Neurofibromatosis type 1 (NF1) is a tumor predisposition syndrome caused by heterozygous NF1 gene mutations. Patients with NF1 present with pleiotropic somatic secondary manifestations, including development of bone pseudarthrosis after fracture. Somatic NF1 gene mutations were reproducibly identified in patient‐derived pseudarthrosis specimens, suggesting a local mosaic cell population including somatic pathologic cells. The somatic cellular pathogenesis of NF1 pseudarthroses remains unclear, though defects in osteogenesis have been posited. Here, we applied time‐series single‐cell RNA‐sequencing (scRNA‐seq) to patient‐matched control and pseudarthrosis‐derived primary bone stromal cells (BSCs). We show that osteogenic specification to an osteoblast progenitor cell population was evident for control bone‐derived cells and haploinsufficient pseudarthrosis‐derived cells. Similar results were observed for somatic patient fracture‐derived NF1 (−/−) cells; however, expression of genetic pathways associated with skeletal mineralization were significantly reduced in NF1 (−/−) cells compared with fracture‐derived NF1 (+/−) cells.
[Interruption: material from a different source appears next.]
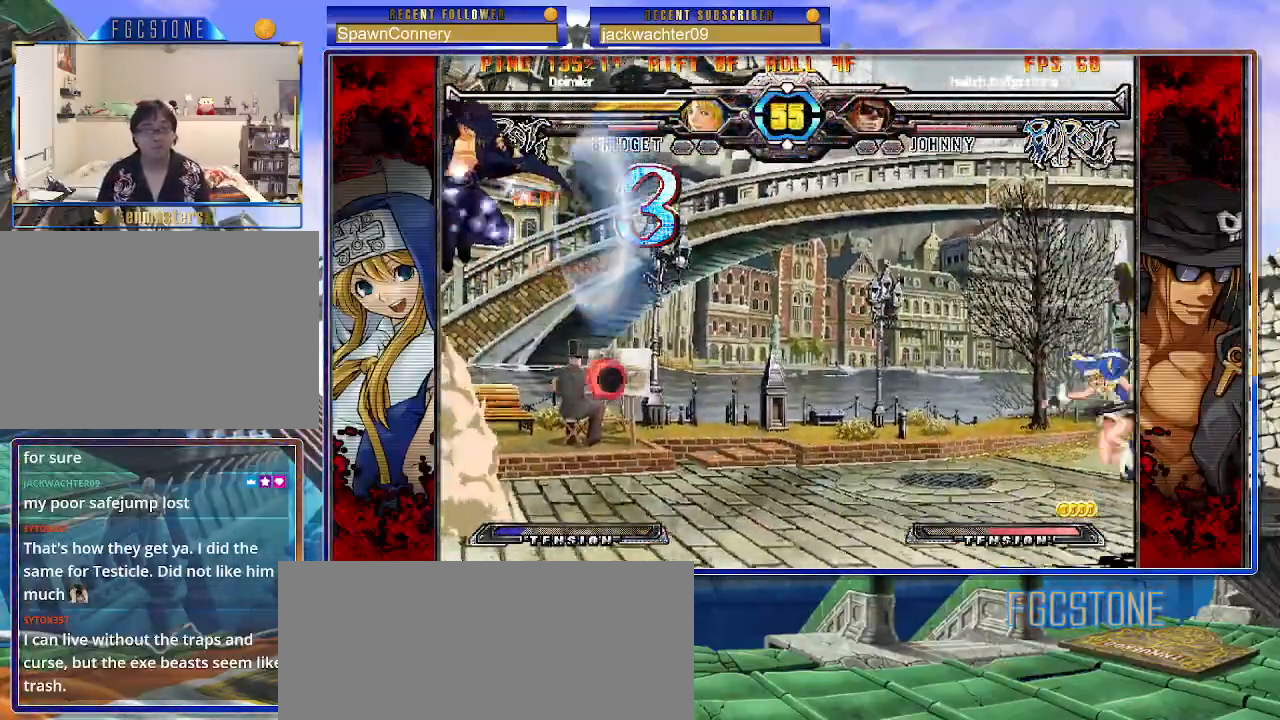
{"buttons": [], "left_stick": "center", "events": [[367, "left_stick", "center"], [417, "left_stick", "right"], [483, "left_stick", "center"]]}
In mice, we show that Nf1 expressed in bone marrow osteoprogenitors is required for the maintenance of the adult skeleton. Results from our study implicate impaired Clec11a‐Itga11‐Wnt signaling in the pathogenesis of NF1‐associated skeletal disease. © 2022 The Authors. Journal of Bone and Mineral Research published by Wiley Periodicals LLC on behalf of American Society for Bone and Mineral Research (ASBMR).